# Bearcat - Vietnam but not Korea?



## NR61 (Sep 6, 2007)

While having a wee look at aircraft used in Vietnam I noticed a Bearcat. I thought this odd as they were not used in Korea.

Guess I'm missing something here. Why were they not used in Korea but used much later in Vietnam or was the website I was looking at wrong?

Thanks,
Nigel


----------



## evangilder (Sep 6, 2007)

Yes and no. The Bearcat was replaced with the F9F Panther. It was out of US front-line service by the time the US got involved in Korea. The French purchased quite a few and used them in Indo-China (Vietnam). When the French pulled out, the South Vietnamese Air Force acquired them. They were also used by the Thais.


----------



## NR61 (Sep 7, 2007)

Ah I see - thanks. So Bearcats were used but not by the US.


----------



## evangilder (Sep 7, 2007)

Exactly.


----------



## JoeB (Sep 22, 2007)

One addition; Bearcats were still in active USN sdns at the start of the Korean War, just weren't ever deployed there. Most F8F units in the period were in the Altantic fleet. But the Navy had decided in the late 40's to concentrate on the F4U (F4U-4 particularly) as its main prop fighter; USN air groups included prop fighters in addition to jets until after Korea. Those props carried out a secondary role of long endurance CAP (much more endurance than early jets) and ground attack, of course. 

Then also before the Korean War the US had viewed the 1st Indochina War ('45-54) as mainly French colonlialism and insisted anything transferred to France not be used there. After the KW started the attitude changed to viewing it mainly as another front against Communist expansion. So, F8F's flowed out of the USN to the French during the KW period, and were used extensively late in the 1st Indochina war, for example the Dienbienphu campaign.

Looking at the stats of F4U and F8F we often assume the F4U was preferred because of its performance (like load capability), and that may be true, but standardizing on the most numerous plane seems to have been the main driver: there were lots of F4U-4's compared to F8F's, or 'straight' F4U-5's, which were never used by the Navy in Korea either, (F4U-5N's and F4U-5P's were used by the Navy in Korea, and F4U-5's used briefly by one Marine sdn in Korea).

Some USN F4U sdns deployed to Korea had converted from F8F's.

Joe


----------



## syscom3 (May 17, 2009)

At Chino 2009 Airshow, Evangilder and myself learned that F8F's were used by the Royal Thai AF.


----------



## Aaron Brooks Wolters (May 17, 2009)

Nice shot of a sharp craft syscom, that's excelent!!


----------



## Colin1 (May 18, 2009)

evangilder said:


> ...The French purchased quite a few and used them in Indo-China...
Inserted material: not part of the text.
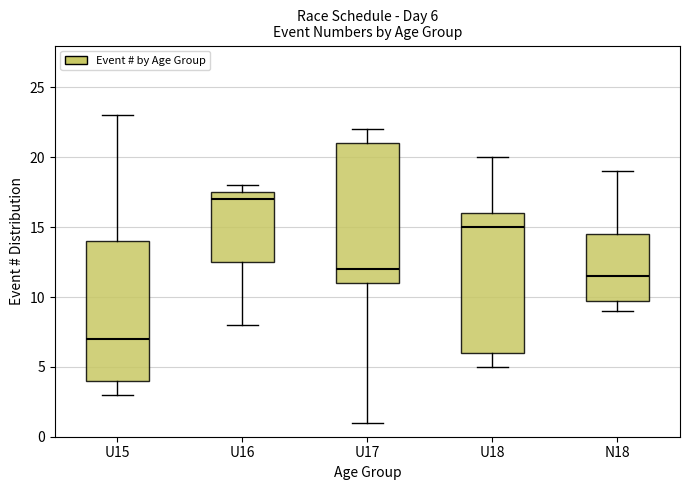

Which box's median line is the lowest?

U15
Came in towards the end of French involvement, supplanting their P-63s in front-line service
I did a post on the P-63's combat record a while back, it mentioned the arrival of the F8F and when, I'll see if I can find it

Reactions: Informative Informative:
1 | Like List reactions


----------



## AMCKen (Mar 8, 2018)

An F8F model kit from the 1970s(?) came with Thai airforce decals. Built one and still have it - somewhere. 
F8F Bearcat by Lee Rouse (Hobbycraft 1/48)


----------